Monday, March 12, 2012

FITC Amsterdam 2012: Open web technologies as an alternative to plugins

This is a short recap of a presentation made during FITC Amsterdam 2012. Kudos for the presentation content goes to the presenter. Please use the resource links at the end of this post to get more information from the source.

Michal Budzynski, a web game developer from Poland, shared some of his HTML5 come backs to typical doubts about HTML5 related technologies coming from Flash developers. Since Michal is not a Flash developer himself he had to ask some of his Flash developer friends about why they still preferred Flash over HTML5. These are some of their most usual reasons for favoring Flash coupled with plausible HTML5 alternatives suggested by Michal.

Flash developer: With Flash you can access the users camera.
Michal: HTML5 has the getUserMedia API.

Flash Developer: Flash can go full screen
Michal: With HTML5 you can call requestFullScreen on any page element

Flash developer: Flash can create desktop apps
Michal: You can also do that using XUL

Flash developer: There are Flash debugging tools
Michal: There are similar tools in browsers, firebug in Firefox, developer tools in Chrome, Venkman javascript debugger in FireFox (https://developer.mozilla.org/en/Venkman).

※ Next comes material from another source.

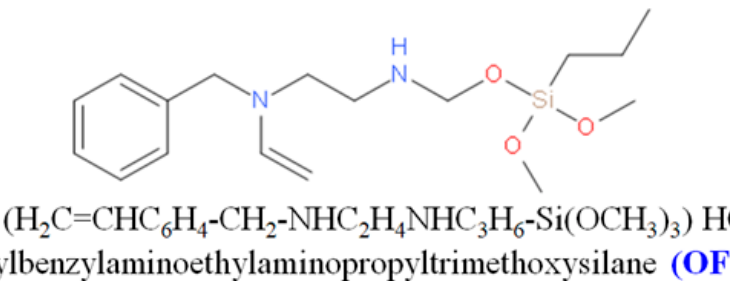
Figure 1. Chemical structure of Silanes.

Flash developer: You can create P2P with Flash
Michal: You can use Web Sockets, Easy Web Sockets http://easywebsocket.org/ or upcoming WebRTC http://www.webrtc.org

Flash developer: For Flash there are services like Mochimedia and Kongregate for integrating with social media etc.
Michal: Similar services are starting to surface also on the HTML side, like bluevia.

Flash developer: Flash has DRM
Michal: Google are working on specs to secure web content. The open web community takes pride in staying open.

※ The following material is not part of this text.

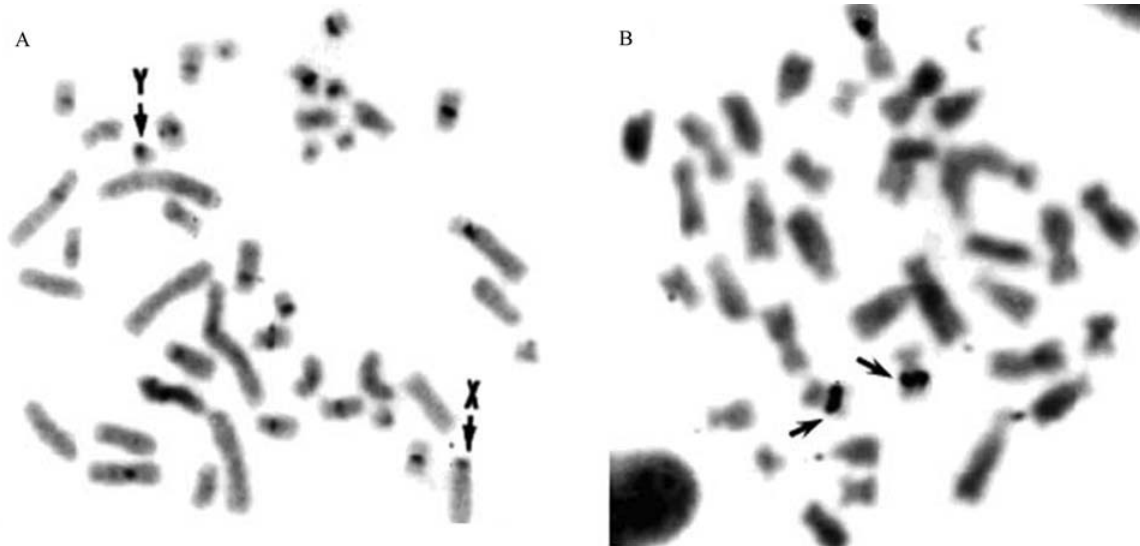
Figure 2 - Metaphases of Callistomys pictus after: (A) CBG-banding, arrows indicate the X and Y chromosomes and (B) Ag-NORs, arrows indicate the NOR-bearing pair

Flash developer: Flash has decent development tools
Michal: There are good alternatives for HTML5; cloud9ide.com, bly.sk, gordon/shumway and bikeshed.

All in all another one of those Flash vs HTML5 presentations. On several of the points mentioned above Flash is still ahead, HTML5 is catching up but there is still some time until new specifications turn into stable technologies with decent browser support. What I mostly take with me from this presentation is a few of the useful resources mentioned for HTML5 development, like the cloud9 IDE and the Venkman JavaScript debugger.